年下

「ねぇゆう、そういえばあんたって男いたっけ?」
「ははっなにそれ新手の煽り??わたしが彼氏いないのずっと前から見てきてるじゃん」
「いや彼氏じゃなくて…って、あ、え、じゃああんたの周りにいる男の子たちって…。あ、ごめん勘違い。最近あんたあたしとの付き合い悪いからてっきり男遊びでも始めたのかと思った」
「ぶふぉおっ!!」
ちょうど喉に流していたアイスティーを口から吹いてしまう。
「わっ!ちょっと何してんのよもう!ってあたしが悪いのかごめんごめん」
そう言ってハンカチを取り出してゆうの首元に垂れた水滴を取ってくれる友人。

「けほっ、いきなりなに!?男遊び!?」
「付き合い悪いなーって思い始めてからふと本部で見かけるあんた、いつも違う男の子といるからさ〜」
「それは後輩たちがわたしみたいなおばさんを構ってくれてるってだけ!向こうはどうとも思ってないよ」
「ふーん、そうかなー」

と不意に目線を斜め横のテーブルへと移し何かを考える友人。
それに釣られて目線を友人と同じ方を見るとそこには出水、米屋がおりもう少し離れたテーブルには迅と太刀川と風間を確認した。
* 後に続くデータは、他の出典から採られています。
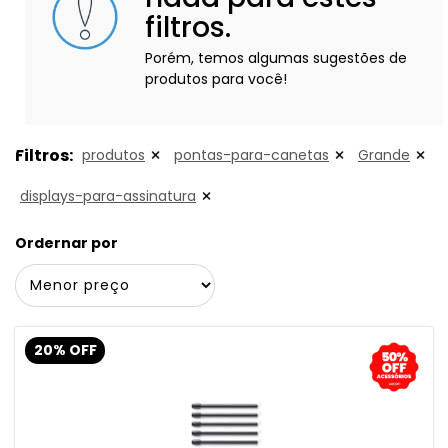
filtros.
Porém, temos algumas sugestões de
produtos para você!
Filtros:
produtos
pontas-para-canetas
Grande
displays-para-assinatura
Ordernar por
20% OFF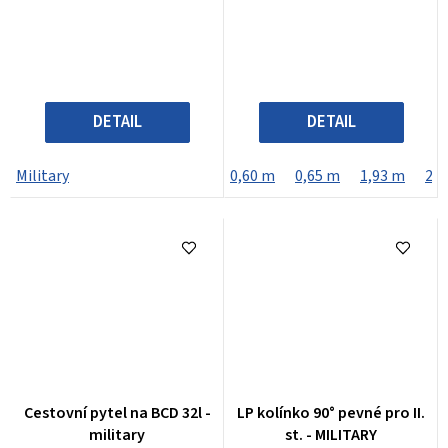
DETAIL
DETAIL
Military
0,60 m
0,65 m
1,93 m
2,1
Cestovní pytel na BCD 32l -
LP kolínko 90° pevné pro II.
military
st. - MILITARY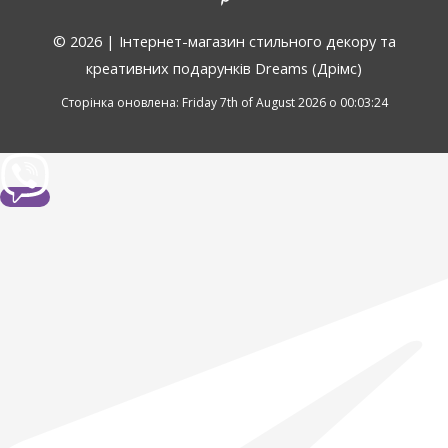
© 2026 |
Інтернет-магазин стильного декору та
креативних подарунків Dreams (Дрімс)
Сторінка оновлена: Friday 7th of August 2026 о 00:03:24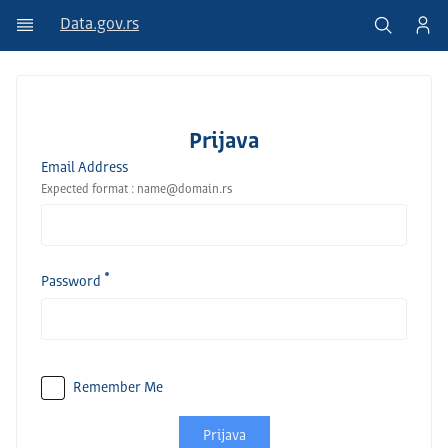
Data.gov.rs
Prijava
Email Address
Expected format : name@domain.rs
Password
Remember Me
Prijava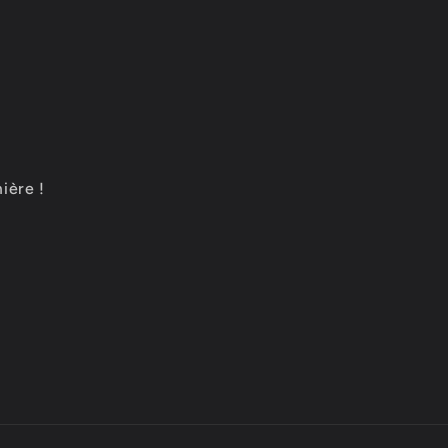
ière !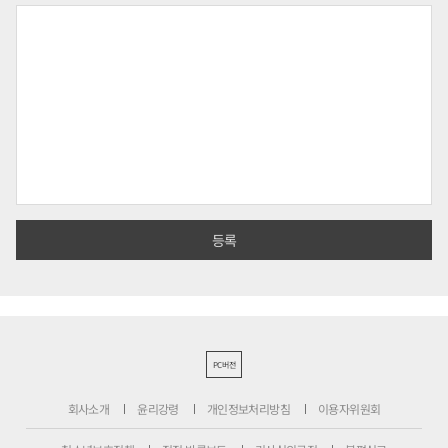
PC버전
회사소개
윤리강령
개인정보처리방침
이용자위원회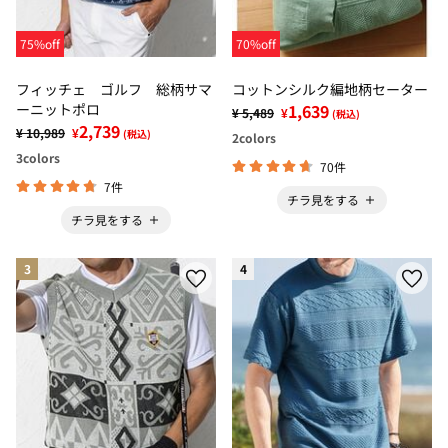
75%off
70%off
フィッチェ ゴルフ 総柄サマ
コットンシルク編地柄セーター
ーニットポロ
1,639
¥ 5,489
¥
(税込)
2,739
¥ 10,989
¥
(税込)
2
colors
3
colors
70件
7件
チラ見をする
チラ見をする
3
4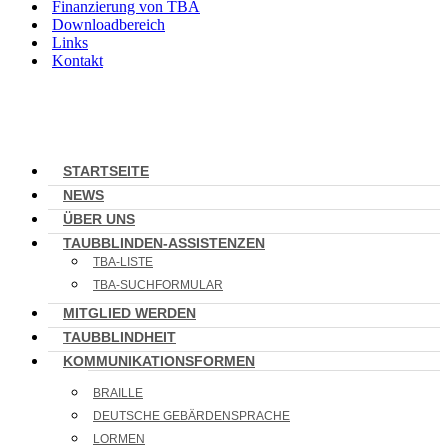
Finanzierung von TBA
Downloadbereich
Links
Kontakt
STARTSEITE
NEWS
ÜBER UNS
TAUBBLINDEN-ASSISTENZEN
TBA-LISTE
TBA-SUCHFORMULAR
MITGLIED WERDEN
TAUBBLINDHEIT
KOMMUNIKATIONSFORMEN
BRAILLE
DEUTSCHE GEBÄRDENSPRACHE
LORMEN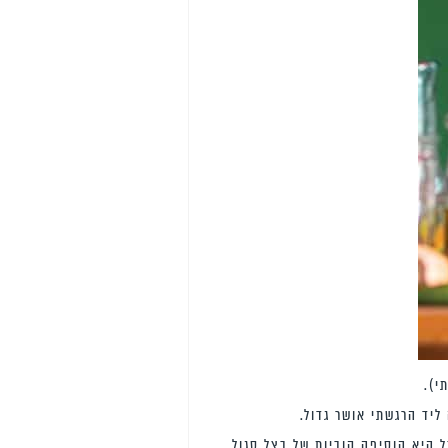
י).
ליד הרגשתי אושר גדול.
 היא הוסיפה קוביות של בצל סגול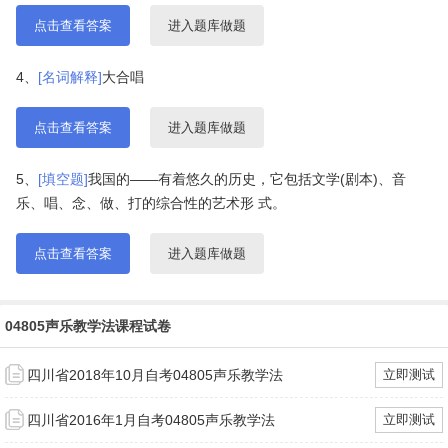
点击查看答案
进入题库做题
4、
[名词解释]
大合唱
点击查看答案
进入题库做题
5、
[填空题]
我国的——有着悠久的历史，它包括文学(剧本)、音
乐、唱、念、做、打的综合性的艺术形 式。
点击查看答案
进入题库做题
04805声乐教学法课程试卷
四川省2018年10月自考04805声乐教学法
立即测试
四川省2016年1月自考04805声乐教学法
立即测试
「なんか今日珍しい顔ぶれがいるね。みんな非番なんだ」
「え、非番だとしてもA級たちがラウンジに集まってんの見たことないけど…」

ゆうは席を立ちカウンターの店員さんに新しいアイスティーを注文し受け取ったら友人の元へと戻る。
ちらっと出水と米屋がいるテーブルに視線を送ると逸された。
いや今のは逸らされたというより隠れたに近い。

声かけてこないことが珍しいなと思いながらもなぜ隠れるのか疑問に思うゆう。

「なんか今出水たちに目逸らされた。わたし2人に何かしちゃったかな〜」
「いやたぶんそういうんじゃない。まっほっとけばいいんだって。…で、ほんとのところどうなの?気になってる子いるの?」
「うわっなんか急に話戻すじゃん。みんな優しくていい子たちだけど恋愛対象としては見てないから。かなり年下だし。わたしは年上の人にリードされたいタイプなの〜〜」

ガタッ

他のテーブルから椅子を勢いよく引いた音がして自然と目でそれを追うと太刀川が席を立っておりこちらに向かってきているのが見えた。

と思ったらすぐゆうの横に立ちゆうの腕を掴んだ。

「おう偶然じゃんこんなところで会うなんて。ちょっと付き合ってほしいとこあるんだけど今いいか?」
「いやいや待って太刀川さん、ゆうさんに用があんの俺の方だから。とりあえずその手離そう?」

太刀川の後を追ってきたであろう迅が太刀川をゆうから離そうとする。

「全くお前ら、瀬川が困っているだろう。こんな他の隊員がいるところで騒ぎを起こすな」

呆れたようにため息をした風間が太刀川と迅の後ろからひょこっと顔を出す。

「なになに急にどうしたの3人して〜、もしかしてゆうのタイプが気になって聞き耳立ててた、とか?」

友人のその言葉にぎくっとする太刀川と迅。風間は何も動揺はしていないが内心はどうかはわからない。